The Problem with LLMs

https://www.deobald.ca/essays/2026-02-10-the-problem-with-llms/

29•vinhnx•3h ago

Comments

bayarearefugee•1h ago

> LLMs will always be plagiarism machines but in 40 years we might not care.

40 years?

Virtually nobody cares about this already... today.

(I'm not refuting the author's claim that LLMs are built on plagiarism, just noting how the world has collectively decided to turn a blind eye to it)

anonu•1h ago

I stopped reading after "problem with LLMs is plagiarism"...

acjohnson55•38m ago

Too bad. You missed some interesting stuff. And I say that as someone who sees some of this very differently than the author.

Announcing that one line of the piece made you mad without providing any other thought is not very constructive.

bronlund•1h ago

Give it up. Buddha would not approve.

And there will be more compute for the rest of us :)

CuriouslyC•1h ago

Can we as a group agree to stop upvoting "AI is great" and "AI sucks" posts that don't make novel, meaningful arguments that provoke real thought? The plagiarism argument is thin and feels biased, the lock-in argument is counter to the market dynamics that are currently playing out, and in general the takes are just one dude's vibes.

ares623•1h ago

> The plagiarism argument is thin and feels biased

are you being serious with this one

CuriouslyC•1h ago

If you're already sold on the plagiarism narrative that big entertainment is trying to propagandize in order to get leverage against the tech companies, nothing I say is going to change your mind.

KittenInABox•52m ago

I don't really know what you mean by "big entertainment" trying to get leverage against tech companies. Tech companies are behemoths. Most of the artists I know fretting about AI don't earn half a junior engineer's salary. And this is coming from someone who is relatively bullish on AI. I just don't think the framing of "big entertainment" makes any sense at all.

gwern•54m ago

I don't know, this one is a little novel. I've never seen the developer of a Buddhist meditation app discuss whether to use LLMs with a paragraph like:

> Pariyatti’s nonprofit mission, it should be noted, specifically incorporates a strict code of ethics, or sīla: not to kill, not to steal, not to engage in sexual misconduct, not to lie, and not to take intoxicants.

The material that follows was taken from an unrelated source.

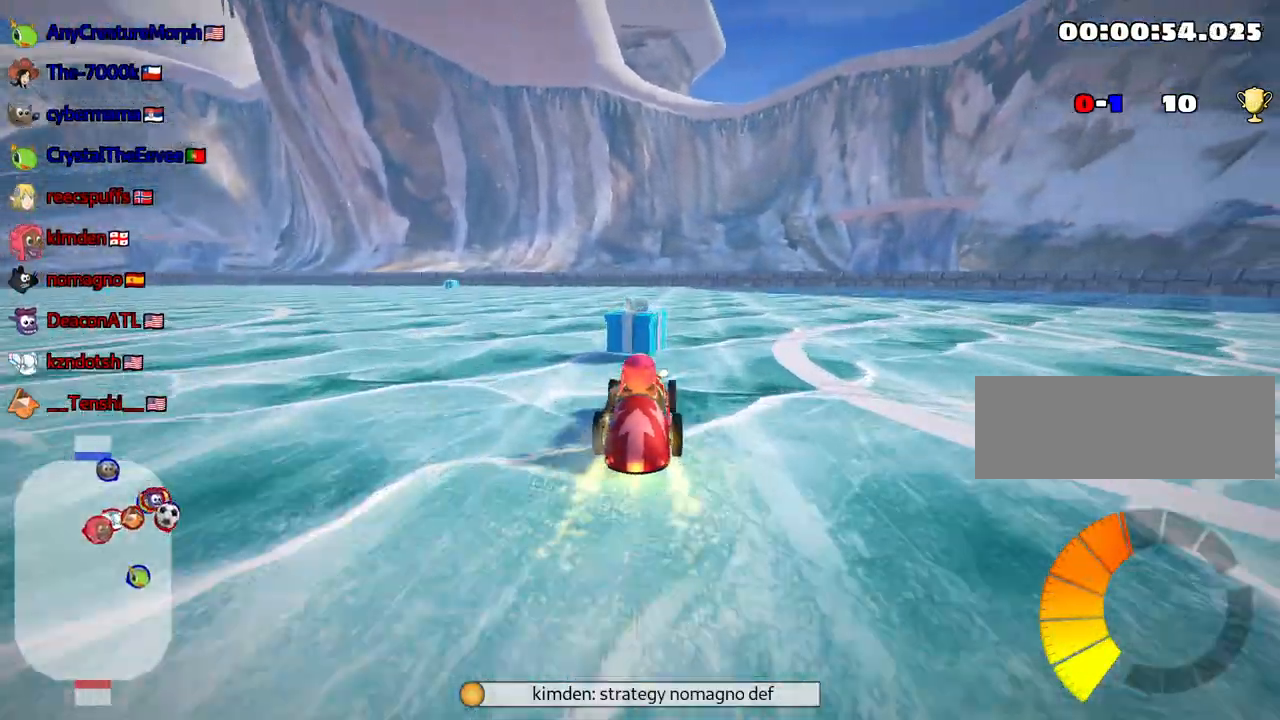
{"keys": ["left", "skid", "up"], "events": []}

Not a whole lot of Pali in most LLM editorials.

akoboldfrying•43m ago

> not to engage in sexual misconduct

I must remember to add this quality guarantee to my own software projects.

My software projects are also uranium-free.

pixelmelt•48m ago

I dunno, I enjoyed reading about how the author personally feels about the act of working with them more then the whole "is this moral" part.

bambax•1h ago

> Translators are busy

No they're not. They're starving, struggling to find work and lamenting AI is eating their lunch. It's quite ironic that after complaining LLMs are plagiarism machines, the author thinks using them for translation is fine.

"LLMs are evil! Except when they're useful for me" I guess.

beering•35m ago

Simultaneously, if you hire human translators, you are likely to get machine translations. Maybe not often or overtly, but the translation industry has not been healthy for a while.

woeirua•50m ago

>As a quick aside, I am not going to entertain the notion that LLMs are intelligent, for any value of “intelligent.” They are robots. Programs. Fancy robots and big complicated programs, to be sure — but computer programs, nonetheless. The rest of this essay will treat them as such. If you are already of the belief that the human mind can be reduced to token regurgitation, you can stop reading here. I’m not interested in philosophical thought experiments.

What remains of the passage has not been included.